Laws must be clear and functional. What applies to the primary law, the Constitution, is true many times over with other laws created by the self-same legislators. A tax consultant told me that our Inland Revenue Act has had so many amendments, and amendments to those amendments, that it makes no sense to look at it for guidance. The only way to get results with the Tax Department is to negotiate with officers there, a path susceptible to abuse; favouring the powerful, leading to corruption. 

Only the restoration of a parliamentary system, as we had before 1978, with requisite adjustments suggested by our constitutional experiences since, can bring stability and sanity to the muddled scheme prevailing.
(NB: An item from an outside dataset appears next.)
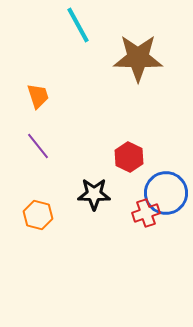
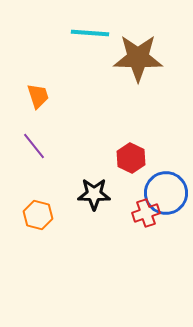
cyan line: moved 12 px right, 8 px down; rotated 57 degrees counterclockwise
purple line: moved 4 px left
red hexagon: moved 2 px right, 1 px down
There is a fear that an unsuitable Constitution has corrupted the nation’s overall moral fibre as well as democratic instincts to such an extent, that even a new constitution may not be able to restore confidence in the legal framework fully. It needs the support of other laws with similar direction. Among ideas suggested are the strengthening of the right to information, the expansion of Ombudsman functions and laws to effectively investigate unexplained asset betterment.

From our experiences in electoral politics it has become apparent that there cannot be a true democratic process until the political parties that come to power through that process are also democratic institutions in every sense. Most of our political parties function like semi-feudal societies with the leader being all powerful. There is a compelling case to insist on greater transparency, truly democratic constitutions as well as laws that open up and control political funding vis-à-vis our registered political parties.

Never has the warning “among a people generally corrupt, liberty cannot long exist” rung as urgently as now.